Joint position lists:
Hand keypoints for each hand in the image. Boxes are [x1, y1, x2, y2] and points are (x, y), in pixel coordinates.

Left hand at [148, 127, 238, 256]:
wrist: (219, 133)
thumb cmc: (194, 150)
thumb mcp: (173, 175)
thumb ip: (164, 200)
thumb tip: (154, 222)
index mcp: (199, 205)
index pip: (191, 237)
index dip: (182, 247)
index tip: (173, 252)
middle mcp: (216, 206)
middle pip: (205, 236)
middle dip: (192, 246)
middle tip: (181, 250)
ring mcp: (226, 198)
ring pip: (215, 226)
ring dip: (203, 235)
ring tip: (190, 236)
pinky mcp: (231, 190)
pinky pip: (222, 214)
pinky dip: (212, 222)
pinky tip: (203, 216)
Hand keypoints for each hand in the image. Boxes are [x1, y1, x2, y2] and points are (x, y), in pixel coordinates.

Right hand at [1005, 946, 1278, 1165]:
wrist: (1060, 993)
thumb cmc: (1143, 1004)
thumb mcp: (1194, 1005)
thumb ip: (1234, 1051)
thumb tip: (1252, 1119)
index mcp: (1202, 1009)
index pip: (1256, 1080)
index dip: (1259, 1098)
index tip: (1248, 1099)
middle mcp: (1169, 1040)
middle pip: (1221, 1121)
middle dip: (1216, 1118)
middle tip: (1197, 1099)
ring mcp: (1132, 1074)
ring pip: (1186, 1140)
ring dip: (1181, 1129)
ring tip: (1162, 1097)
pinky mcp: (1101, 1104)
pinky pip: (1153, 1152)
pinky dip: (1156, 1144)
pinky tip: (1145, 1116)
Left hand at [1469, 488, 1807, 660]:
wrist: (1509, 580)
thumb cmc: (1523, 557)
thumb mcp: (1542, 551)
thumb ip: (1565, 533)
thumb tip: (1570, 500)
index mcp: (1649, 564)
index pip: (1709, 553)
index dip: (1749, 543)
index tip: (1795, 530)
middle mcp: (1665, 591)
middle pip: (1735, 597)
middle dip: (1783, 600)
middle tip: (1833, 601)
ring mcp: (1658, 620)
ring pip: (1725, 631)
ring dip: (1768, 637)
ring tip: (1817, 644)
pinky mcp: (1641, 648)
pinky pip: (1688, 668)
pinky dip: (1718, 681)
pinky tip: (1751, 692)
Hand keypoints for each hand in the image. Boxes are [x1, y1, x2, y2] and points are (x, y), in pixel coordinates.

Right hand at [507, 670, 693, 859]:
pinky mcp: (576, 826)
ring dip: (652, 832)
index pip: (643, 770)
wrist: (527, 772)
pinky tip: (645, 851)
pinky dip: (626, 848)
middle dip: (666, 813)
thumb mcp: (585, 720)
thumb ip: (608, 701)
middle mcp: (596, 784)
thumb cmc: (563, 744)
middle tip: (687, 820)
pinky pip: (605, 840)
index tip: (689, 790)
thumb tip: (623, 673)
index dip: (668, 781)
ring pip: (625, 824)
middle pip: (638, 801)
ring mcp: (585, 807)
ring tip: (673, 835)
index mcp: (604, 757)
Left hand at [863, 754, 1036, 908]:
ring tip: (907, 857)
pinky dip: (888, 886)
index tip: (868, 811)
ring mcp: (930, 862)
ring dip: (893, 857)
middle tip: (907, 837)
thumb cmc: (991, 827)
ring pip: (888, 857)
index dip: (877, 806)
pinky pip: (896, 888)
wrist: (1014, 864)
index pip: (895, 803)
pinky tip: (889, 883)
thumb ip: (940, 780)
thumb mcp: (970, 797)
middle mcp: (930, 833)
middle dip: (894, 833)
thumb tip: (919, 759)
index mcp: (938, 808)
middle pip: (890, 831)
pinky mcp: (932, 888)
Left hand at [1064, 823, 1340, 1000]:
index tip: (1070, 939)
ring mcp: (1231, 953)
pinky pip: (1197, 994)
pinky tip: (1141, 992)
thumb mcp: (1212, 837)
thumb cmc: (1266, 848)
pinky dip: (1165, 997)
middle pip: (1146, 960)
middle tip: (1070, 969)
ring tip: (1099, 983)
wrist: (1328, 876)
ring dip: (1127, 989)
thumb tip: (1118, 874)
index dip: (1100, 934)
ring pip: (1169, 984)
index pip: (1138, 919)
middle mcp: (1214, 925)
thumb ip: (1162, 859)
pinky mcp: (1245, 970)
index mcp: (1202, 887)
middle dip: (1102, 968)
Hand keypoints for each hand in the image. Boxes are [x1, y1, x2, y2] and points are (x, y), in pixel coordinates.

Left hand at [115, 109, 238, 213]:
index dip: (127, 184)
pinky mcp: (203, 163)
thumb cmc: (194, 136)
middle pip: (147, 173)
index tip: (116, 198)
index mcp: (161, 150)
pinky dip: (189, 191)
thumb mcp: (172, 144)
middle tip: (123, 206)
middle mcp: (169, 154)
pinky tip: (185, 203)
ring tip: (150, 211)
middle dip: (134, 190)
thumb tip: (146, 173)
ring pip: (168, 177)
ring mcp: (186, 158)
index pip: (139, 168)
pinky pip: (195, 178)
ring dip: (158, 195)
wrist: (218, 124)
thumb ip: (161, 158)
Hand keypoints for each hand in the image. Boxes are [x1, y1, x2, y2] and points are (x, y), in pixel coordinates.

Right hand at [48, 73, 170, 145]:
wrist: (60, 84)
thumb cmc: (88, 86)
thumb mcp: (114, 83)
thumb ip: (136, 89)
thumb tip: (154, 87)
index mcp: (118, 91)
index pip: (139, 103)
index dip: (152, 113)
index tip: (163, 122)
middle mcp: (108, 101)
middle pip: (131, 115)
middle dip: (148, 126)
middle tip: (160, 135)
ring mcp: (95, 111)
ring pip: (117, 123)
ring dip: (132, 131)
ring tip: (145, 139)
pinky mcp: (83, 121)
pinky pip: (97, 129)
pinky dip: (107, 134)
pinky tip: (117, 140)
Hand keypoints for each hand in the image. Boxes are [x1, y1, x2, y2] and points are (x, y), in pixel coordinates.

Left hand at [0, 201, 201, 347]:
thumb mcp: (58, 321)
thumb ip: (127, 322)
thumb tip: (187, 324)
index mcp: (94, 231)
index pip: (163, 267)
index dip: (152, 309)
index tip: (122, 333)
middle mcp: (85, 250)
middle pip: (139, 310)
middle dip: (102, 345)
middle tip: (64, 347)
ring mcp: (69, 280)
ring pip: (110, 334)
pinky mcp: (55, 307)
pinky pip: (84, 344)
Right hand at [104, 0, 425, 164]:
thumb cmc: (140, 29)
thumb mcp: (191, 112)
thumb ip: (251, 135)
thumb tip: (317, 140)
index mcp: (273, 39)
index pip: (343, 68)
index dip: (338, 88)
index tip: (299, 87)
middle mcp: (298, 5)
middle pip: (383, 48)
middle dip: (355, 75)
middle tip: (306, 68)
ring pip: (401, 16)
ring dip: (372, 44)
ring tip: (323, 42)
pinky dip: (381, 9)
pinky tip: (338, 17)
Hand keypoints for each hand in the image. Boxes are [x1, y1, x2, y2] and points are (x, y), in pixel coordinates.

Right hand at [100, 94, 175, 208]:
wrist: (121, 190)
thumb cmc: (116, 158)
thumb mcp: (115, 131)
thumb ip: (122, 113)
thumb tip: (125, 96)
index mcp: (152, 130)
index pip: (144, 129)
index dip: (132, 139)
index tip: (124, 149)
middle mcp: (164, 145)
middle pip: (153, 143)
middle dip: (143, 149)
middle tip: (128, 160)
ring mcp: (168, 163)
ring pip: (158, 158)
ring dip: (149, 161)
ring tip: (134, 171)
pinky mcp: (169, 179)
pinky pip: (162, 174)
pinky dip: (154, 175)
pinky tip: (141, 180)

**Your assignment**: The answer must be the line containing "index dip: (132, 139)" and every line after it to the end of the data, exactly as written.

**Result of the exercise**:
index dip: (132, 139)
index tip: (124, 149)
middle mcp: (164, 145)
middle pip: (153, 143)
middle dip: (143, 149)
middle tip: (128, 160)
ring mcp: (168, 163)
ring pip: (158, 158)
ring dip: (149, 161)
ring tip: (134, 171)
pinky mcp: (169, 179)
pinky pip: (162, 174)
pinky dip: (154, 175)
pinky tip: (141, 180)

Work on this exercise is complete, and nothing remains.